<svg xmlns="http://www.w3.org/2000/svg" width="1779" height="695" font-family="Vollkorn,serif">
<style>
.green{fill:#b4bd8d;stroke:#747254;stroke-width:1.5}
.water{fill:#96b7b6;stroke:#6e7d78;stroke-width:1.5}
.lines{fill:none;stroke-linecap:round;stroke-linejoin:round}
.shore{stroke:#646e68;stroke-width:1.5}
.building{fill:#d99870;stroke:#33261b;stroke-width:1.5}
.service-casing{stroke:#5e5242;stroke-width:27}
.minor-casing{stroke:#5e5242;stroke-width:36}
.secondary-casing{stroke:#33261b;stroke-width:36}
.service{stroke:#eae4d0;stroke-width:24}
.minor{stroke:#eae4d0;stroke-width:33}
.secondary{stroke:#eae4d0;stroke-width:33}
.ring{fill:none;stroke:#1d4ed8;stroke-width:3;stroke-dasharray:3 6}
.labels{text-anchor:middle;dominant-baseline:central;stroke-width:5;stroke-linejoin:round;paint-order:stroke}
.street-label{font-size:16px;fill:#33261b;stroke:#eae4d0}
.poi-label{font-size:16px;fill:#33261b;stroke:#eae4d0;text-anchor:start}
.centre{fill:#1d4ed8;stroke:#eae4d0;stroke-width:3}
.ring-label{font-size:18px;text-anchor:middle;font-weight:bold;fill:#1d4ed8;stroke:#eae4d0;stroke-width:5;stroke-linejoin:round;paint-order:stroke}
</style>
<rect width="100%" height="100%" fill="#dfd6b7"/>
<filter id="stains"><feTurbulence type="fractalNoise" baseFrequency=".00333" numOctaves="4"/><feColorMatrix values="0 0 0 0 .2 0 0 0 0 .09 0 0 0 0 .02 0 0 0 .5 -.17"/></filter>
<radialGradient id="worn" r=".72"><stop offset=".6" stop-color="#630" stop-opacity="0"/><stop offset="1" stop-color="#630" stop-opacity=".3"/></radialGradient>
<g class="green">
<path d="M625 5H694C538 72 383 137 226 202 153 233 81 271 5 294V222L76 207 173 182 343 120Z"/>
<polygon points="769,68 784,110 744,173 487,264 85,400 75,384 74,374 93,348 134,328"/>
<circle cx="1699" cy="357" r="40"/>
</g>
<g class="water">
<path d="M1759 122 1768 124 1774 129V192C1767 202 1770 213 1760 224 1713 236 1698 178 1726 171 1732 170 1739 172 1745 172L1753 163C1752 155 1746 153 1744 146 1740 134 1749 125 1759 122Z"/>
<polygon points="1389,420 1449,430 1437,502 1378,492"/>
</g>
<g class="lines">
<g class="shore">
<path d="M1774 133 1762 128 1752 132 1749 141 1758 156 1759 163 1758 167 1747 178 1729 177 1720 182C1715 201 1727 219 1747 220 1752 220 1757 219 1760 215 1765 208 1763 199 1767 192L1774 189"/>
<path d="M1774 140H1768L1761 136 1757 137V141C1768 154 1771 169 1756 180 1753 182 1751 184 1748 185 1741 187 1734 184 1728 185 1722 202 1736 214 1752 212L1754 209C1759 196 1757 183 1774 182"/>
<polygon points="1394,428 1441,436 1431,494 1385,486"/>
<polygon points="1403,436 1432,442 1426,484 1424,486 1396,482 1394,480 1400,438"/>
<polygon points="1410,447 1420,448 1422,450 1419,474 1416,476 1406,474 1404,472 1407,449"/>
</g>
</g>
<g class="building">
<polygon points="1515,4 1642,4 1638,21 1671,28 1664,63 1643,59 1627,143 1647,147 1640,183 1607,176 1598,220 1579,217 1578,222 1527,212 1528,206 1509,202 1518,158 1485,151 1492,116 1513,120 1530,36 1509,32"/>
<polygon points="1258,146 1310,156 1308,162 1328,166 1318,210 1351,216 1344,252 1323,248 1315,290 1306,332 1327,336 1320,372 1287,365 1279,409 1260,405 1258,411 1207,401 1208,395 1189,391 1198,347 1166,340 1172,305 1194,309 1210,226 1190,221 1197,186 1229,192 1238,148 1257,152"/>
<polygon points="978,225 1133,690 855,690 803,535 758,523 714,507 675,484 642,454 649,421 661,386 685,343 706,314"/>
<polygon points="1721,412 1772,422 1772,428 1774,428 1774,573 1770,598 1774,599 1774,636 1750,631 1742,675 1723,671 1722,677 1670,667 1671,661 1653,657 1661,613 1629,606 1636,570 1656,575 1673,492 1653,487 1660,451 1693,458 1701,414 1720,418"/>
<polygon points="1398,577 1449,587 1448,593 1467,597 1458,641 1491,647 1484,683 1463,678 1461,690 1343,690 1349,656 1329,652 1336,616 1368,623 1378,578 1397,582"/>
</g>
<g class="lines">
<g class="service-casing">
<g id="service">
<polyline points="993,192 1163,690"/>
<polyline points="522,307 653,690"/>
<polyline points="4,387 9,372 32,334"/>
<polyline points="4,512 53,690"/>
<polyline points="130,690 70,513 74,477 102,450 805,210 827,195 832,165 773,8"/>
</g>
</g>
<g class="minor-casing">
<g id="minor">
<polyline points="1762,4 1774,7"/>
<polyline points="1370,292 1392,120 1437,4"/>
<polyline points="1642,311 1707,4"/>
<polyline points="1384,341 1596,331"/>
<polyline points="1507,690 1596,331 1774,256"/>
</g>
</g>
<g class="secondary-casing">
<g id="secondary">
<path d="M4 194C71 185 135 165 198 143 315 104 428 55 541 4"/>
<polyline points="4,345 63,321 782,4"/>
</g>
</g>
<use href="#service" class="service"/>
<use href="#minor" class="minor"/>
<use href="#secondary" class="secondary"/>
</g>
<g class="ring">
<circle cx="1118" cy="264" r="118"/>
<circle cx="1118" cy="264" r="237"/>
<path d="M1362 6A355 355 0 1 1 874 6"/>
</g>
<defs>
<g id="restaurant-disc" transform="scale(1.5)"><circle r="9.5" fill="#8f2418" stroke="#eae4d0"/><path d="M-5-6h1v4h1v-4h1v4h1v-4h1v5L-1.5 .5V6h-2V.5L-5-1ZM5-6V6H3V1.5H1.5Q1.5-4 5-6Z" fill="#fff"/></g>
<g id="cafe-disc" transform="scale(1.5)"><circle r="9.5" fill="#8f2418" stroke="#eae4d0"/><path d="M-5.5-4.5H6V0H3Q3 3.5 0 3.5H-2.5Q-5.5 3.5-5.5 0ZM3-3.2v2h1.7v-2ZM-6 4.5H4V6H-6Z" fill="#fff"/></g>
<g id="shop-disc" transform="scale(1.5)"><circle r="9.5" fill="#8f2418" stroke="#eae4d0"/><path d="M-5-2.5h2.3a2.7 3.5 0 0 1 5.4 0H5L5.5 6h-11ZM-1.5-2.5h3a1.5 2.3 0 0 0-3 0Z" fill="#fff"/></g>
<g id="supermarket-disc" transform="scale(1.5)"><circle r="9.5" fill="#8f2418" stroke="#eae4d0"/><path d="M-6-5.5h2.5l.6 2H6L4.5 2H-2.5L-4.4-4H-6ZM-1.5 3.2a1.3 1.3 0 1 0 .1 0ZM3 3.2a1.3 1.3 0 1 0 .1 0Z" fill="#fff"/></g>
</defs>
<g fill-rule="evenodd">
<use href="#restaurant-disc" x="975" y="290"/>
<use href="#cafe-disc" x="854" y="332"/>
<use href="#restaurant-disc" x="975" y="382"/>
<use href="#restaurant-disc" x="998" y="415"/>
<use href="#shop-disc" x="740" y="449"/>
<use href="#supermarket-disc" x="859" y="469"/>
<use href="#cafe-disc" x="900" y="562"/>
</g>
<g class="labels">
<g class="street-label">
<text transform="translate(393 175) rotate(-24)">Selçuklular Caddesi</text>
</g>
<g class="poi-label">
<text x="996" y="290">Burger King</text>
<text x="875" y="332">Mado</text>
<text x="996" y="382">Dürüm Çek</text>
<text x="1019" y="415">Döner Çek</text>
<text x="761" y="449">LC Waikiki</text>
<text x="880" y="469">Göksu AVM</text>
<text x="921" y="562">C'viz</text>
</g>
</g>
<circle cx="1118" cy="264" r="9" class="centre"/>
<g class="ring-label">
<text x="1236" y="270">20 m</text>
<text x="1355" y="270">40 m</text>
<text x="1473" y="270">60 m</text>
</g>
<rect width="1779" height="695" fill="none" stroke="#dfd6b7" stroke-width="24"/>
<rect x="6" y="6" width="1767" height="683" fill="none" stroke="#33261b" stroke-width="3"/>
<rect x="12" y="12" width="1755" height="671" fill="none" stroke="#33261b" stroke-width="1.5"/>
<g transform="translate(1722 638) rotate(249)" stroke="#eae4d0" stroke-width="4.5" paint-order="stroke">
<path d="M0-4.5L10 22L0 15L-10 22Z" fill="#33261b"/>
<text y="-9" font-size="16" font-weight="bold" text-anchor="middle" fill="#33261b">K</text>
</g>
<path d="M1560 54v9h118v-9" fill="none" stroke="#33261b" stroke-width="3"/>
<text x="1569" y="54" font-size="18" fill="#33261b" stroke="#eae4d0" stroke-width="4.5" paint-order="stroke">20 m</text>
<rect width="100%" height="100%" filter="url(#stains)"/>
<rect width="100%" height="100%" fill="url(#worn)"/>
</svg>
== == ==
#### Work instruction
Find the word "worn" in the entries above. Copy every line that has it.

#### Answer for this exercise
<radialGradient id="worn" r=".72"><stop offset=".6" stop-color="#630" stop-opacity="0"/><stop offset="1" stop-color="#630" stop-opacity=".3"/></radialGradient>
<rect width="100%" height="100%" fill="url(#worn)"/>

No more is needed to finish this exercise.